(Supplied passage):
NAME

MMM::Text::Search - Perl module for indexing and searching text files and web objects

SYNOPSIS

  use MMM::Text::Search;
	  
  my $srch = new MMM::Text::Search {	#for indexing...
	#index main file location...  
		IndexPath => "/tmp/myindex.db",
	#local files... (optional)
		FileMask  => '(?i)(\.txt|\.htm.?)$',
		Dirs	  => [ "/usr/doc", "/tmp" ] ,
		FollowSymLinks => 0|1, (default = 0)
	#web objects... (optional)
		URLs	  => [ "http://localhost/", ... ],
		Level	  => recursion-level (0=unlimited)		
	#common options...		
		IgnoreLimit =>	0.3,   (default = 2/3)
		Verbose => 0|1				
  	};
  
  $srch->start_indexing_session();
	
  $srch->commit_indexing_session();
  
  $srch->index_default_locations();
        
  $srch->index_content( { title =>   '...', 
		    	  content=>  '...', 
		    	  id =>      '...'  } );
	 
  $srch->makeindex;
       (Obsolete.) 


	
	

  my $srch = new MMM::Text::Search (  #for searching....
		  "/tmp/myindex.db", verbose_flag );
  
  my $hashref = $srch->query("pizza","ciao", "-pasta" );  
  my $hashref = $srch->advanced_query("(pizza OR ciao) AND NOT pasta");  

  $srch->errstr()	# returns last error 
			# (only query syntax-errors for the moment being)

  
  $srch->dump_word_stats(\*FH)	

DESCRIPTION

  • Indexing

    When a session is closed the following files will have been created (assuming IndexPath = /path/myindex.db, see constructor):

    /path/myindex.db	     word index database
    /path/myindex-locations.db   filename/URL database
    /path/myindex-titles.db	     html title database
    /path/myindex.stopwords	     stop-words list
    /path/myindex.filelist	     readable list of indexed files/URLs
    /path/myindex.deadlinks	     broken http links
    
    [... lots of important things missing ... ]

    start_indexing_session() starts session.

    commit_indexing_session() commits and closes current session.

    index_default_locations() indexes all files and URLs specified on construction.

    index_content() pushes content into indexing engine. Argument must have the following structure

    { title =>   '...', content=>  '...', id =>      '...'  }

    makeindex() is obsolete. Equivalent to: $srch->start_indexing_session(); $srch->index_default_locations(); $srch->commit_indexing_session();

    dump_word_stats(\*FH) dumps all words sorted by occurence frequency using FH file handle (or STDOUT if no parameter is specified). Stop-words get a frequency value of 1.

(Check your understanding):
**1.** In the module documentation, which file stores broken http links?
**2.** Reproduce the module documentation word for word from "start_indexing_session() starts session." up to and including "value of 1.".
Answer using only the module documentation.

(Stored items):

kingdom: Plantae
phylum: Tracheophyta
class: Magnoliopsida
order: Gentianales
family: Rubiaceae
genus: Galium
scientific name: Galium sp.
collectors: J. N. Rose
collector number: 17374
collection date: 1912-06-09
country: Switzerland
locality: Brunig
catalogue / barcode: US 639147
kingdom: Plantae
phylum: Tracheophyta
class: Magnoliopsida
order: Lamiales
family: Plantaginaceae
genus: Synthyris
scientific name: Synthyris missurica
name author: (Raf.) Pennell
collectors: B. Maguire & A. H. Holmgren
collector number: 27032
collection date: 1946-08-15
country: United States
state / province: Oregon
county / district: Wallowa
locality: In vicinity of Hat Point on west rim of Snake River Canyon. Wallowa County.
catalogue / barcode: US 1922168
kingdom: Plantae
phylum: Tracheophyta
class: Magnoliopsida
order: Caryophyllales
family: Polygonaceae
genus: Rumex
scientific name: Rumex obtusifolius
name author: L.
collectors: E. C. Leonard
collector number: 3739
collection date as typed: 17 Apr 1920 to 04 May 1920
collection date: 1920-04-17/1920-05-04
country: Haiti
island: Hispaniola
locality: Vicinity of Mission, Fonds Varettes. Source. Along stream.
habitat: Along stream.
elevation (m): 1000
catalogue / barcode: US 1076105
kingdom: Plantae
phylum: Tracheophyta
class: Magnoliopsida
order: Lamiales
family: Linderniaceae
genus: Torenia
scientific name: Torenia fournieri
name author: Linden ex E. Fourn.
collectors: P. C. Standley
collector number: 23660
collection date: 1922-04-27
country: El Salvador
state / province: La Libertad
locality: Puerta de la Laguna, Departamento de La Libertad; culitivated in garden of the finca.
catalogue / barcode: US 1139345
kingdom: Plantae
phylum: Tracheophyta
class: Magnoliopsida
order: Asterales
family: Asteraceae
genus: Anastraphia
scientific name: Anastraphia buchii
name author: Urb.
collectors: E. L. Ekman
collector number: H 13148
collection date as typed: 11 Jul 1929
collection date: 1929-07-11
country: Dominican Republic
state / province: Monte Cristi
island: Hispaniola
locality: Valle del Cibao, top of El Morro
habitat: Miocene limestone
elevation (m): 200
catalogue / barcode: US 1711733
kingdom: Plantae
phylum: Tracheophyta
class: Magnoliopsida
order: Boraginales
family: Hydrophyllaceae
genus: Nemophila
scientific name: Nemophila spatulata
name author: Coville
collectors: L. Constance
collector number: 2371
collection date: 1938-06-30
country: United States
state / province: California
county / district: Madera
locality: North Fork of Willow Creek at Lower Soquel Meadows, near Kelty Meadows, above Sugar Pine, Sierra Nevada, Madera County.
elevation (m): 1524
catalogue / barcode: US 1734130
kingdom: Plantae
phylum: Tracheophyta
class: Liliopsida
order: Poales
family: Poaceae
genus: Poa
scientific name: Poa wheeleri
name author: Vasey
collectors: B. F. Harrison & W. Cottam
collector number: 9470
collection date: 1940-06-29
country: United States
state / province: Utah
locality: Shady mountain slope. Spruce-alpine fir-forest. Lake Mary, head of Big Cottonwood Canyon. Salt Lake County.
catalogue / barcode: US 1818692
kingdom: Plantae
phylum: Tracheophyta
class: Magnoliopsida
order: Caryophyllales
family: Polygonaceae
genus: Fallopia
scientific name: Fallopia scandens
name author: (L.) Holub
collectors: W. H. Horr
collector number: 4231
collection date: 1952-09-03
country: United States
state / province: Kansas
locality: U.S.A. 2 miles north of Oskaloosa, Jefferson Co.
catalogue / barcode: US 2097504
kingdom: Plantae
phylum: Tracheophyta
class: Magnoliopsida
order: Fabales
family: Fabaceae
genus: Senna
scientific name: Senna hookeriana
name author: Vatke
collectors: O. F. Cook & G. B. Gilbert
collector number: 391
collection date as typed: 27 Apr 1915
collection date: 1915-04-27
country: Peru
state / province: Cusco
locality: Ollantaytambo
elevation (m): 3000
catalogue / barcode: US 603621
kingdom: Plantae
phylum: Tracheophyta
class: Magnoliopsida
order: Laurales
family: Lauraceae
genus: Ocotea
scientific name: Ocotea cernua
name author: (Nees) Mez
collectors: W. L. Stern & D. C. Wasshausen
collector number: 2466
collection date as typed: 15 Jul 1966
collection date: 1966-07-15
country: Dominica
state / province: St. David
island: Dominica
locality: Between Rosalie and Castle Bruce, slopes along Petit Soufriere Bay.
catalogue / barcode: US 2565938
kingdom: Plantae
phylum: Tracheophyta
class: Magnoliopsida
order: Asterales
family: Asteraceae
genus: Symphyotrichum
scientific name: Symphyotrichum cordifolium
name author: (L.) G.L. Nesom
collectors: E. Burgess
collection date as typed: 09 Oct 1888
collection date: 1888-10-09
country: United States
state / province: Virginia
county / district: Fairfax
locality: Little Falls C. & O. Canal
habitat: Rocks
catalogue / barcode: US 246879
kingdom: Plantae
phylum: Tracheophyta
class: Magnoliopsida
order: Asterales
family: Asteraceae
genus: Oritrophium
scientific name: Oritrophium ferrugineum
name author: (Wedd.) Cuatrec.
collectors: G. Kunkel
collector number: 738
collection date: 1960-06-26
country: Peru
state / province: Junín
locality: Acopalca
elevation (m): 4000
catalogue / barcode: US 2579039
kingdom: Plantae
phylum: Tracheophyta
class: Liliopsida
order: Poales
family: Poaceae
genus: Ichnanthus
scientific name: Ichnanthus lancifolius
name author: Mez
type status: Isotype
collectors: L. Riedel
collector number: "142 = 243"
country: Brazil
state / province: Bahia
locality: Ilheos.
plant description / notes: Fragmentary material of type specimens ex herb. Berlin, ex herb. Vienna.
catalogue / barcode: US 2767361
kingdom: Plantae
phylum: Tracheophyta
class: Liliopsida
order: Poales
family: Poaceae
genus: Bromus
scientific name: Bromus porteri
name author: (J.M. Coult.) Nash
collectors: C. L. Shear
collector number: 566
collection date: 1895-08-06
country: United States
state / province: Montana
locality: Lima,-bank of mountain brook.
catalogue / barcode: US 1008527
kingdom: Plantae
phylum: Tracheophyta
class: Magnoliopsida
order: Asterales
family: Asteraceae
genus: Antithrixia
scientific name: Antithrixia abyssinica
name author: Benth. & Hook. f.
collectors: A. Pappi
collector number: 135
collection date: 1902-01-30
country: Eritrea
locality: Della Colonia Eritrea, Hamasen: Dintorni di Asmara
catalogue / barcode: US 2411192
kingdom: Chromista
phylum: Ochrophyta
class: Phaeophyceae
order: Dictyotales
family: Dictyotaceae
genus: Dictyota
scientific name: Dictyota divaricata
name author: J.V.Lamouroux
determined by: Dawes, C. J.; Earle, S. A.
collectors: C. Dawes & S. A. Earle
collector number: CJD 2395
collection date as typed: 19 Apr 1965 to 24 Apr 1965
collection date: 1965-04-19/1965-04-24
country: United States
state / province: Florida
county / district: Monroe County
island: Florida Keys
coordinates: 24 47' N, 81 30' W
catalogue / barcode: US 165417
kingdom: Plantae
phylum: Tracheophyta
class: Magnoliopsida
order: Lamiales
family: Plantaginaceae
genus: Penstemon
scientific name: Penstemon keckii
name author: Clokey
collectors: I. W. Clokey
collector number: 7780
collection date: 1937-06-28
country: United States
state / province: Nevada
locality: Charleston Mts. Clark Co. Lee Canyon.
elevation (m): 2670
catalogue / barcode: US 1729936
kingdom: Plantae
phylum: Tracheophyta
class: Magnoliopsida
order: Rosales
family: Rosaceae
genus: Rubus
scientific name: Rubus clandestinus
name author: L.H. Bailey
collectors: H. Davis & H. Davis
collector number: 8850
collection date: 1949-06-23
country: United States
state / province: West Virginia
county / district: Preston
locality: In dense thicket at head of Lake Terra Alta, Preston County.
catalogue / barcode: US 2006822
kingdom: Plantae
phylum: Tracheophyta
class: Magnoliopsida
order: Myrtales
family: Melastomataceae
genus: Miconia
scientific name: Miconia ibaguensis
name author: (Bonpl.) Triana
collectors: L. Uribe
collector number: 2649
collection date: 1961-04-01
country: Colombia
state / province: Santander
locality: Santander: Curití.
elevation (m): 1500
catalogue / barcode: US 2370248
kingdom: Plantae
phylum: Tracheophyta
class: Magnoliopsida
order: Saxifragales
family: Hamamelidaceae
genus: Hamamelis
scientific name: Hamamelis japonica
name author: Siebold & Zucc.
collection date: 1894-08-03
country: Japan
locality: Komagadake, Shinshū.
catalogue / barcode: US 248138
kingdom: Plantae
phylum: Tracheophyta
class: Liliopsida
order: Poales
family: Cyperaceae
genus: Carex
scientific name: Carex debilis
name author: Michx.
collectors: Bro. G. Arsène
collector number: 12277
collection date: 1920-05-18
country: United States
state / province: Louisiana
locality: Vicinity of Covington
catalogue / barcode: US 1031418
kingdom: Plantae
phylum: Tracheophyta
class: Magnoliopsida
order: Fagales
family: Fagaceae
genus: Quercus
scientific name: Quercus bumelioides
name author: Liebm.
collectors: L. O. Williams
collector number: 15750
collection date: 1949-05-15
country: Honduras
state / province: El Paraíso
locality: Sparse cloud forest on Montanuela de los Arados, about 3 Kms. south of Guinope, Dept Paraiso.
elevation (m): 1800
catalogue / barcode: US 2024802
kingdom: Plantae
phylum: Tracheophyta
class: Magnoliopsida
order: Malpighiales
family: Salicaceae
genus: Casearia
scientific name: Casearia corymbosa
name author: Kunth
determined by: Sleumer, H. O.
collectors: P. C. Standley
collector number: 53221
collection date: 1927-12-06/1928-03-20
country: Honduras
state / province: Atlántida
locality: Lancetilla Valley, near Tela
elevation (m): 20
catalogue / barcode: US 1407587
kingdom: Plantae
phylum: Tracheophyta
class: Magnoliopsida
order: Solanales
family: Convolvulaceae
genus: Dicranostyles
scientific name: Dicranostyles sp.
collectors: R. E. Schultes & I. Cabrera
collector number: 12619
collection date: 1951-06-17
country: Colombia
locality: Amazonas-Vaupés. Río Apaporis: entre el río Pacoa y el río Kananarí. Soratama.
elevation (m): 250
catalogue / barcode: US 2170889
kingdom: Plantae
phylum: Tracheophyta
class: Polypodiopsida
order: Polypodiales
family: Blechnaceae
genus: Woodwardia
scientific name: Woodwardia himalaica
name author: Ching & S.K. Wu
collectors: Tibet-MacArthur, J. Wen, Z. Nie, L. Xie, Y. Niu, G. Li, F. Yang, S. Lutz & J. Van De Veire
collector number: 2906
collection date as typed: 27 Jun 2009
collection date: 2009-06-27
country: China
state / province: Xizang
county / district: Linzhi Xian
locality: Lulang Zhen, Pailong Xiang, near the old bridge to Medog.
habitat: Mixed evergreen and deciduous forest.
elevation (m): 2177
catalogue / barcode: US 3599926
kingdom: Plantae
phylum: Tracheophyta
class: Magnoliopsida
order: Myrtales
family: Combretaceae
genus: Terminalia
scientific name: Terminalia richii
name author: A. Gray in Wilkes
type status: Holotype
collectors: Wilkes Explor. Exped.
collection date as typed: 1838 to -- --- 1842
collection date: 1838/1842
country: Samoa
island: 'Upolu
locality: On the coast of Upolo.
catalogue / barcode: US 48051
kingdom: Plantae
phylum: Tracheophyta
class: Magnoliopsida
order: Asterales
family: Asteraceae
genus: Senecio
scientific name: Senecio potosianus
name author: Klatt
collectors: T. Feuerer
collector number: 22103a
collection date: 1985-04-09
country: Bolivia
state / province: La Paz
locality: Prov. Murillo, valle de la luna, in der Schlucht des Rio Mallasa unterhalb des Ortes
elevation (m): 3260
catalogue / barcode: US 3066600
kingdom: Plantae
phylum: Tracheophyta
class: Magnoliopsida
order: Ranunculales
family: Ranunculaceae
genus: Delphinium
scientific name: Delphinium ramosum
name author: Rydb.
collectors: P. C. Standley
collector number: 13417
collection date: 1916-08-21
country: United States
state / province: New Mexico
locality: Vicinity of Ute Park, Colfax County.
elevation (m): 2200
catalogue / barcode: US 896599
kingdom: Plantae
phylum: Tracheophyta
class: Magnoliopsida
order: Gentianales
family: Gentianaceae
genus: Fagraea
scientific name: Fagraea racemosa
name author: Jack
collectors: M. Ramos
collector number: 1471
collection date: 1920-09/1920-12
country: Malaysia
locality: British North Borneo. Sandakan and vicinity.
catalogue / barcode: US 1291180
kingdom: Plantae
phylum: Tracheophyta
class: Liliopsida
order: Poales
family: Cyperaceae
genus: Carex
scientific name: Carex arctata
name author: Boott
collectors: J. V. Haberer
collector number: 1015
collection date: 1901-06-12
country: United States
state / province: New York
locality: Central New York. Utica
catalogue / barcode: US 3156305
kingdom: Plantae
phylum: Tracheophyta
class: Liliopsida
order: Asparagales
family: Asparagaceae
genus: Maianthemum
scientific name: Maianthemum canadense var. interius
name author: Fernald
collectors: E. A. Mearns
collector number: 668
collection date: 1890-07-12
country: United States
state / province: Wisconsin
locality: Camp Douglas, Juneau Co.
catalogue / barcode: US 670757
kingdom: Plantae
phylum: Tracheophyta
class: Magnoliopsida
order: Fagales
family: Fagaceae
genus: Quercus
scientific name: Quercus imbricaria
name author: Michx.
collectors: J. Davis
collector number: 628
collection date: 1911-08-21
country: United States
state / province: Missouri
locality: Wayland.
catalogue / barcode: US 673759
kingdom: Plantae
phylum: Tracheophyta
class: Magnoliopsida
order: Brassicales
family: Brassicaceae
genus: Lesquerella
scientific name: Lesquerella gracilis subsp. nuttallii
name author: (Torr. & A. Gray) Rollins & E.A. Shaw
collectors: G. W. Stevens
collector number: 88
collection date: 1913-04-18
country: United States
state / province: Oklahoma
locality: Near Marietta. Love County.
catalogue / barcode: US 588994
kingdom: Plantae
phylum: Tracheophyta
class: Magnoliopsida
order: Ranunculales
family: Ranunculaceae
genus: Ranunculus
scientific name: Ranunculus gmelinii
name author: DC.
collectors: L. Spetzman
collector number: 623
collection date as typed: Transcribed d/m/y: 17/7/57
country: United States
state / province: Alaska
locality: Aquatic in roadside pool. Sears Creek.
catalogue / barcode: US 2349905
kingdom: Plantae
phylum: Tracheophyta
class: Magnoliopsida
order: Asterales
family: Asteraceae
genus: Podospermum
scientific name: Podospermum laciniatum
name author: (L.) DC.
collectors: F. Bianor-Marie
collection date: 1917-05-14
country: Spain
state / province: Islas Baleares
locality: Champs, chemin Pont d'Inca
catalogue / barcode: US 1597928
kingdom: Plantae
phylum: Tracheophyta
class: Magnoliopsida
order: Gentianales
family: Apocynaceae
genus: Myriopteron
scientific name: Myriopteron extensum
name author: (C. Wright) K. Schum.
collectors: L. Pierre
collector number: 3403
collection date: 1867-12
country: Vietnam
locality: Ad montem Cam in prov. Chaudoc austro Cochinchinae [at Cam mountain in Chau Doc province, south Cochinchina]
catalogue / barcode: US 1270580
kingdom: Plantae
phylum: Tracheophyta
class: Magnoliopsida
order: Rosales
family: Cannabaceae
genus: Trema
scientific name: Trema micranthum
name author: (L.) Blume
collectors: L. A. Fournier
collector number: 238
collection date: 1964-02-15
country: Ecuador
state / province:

(Solutions to the exercise):
**1.** /path/myindex.deadlinks

**2.**
start_indexing_session() starts session.

    commit_indexing_session() commits and closes current session.

    index_default_locations() indexes all files and URLs specified on construction.

    index_content() pushes content into indexing engine. Argument must have the following structure

    { title =>   '...', content=>  '...', id =>      '...'  }

    makeindex() is obsolete. Equivalent to: $srch->start_indexing_session(); $srch->index_default_locations(); $srch->commit_indexing_session();

    dump_word_stats(\*FH) dumps all words sorted by occurence frequency using FH file handle (or STDOUT if no parameter is specified). Stop-words get a frequency value of 1.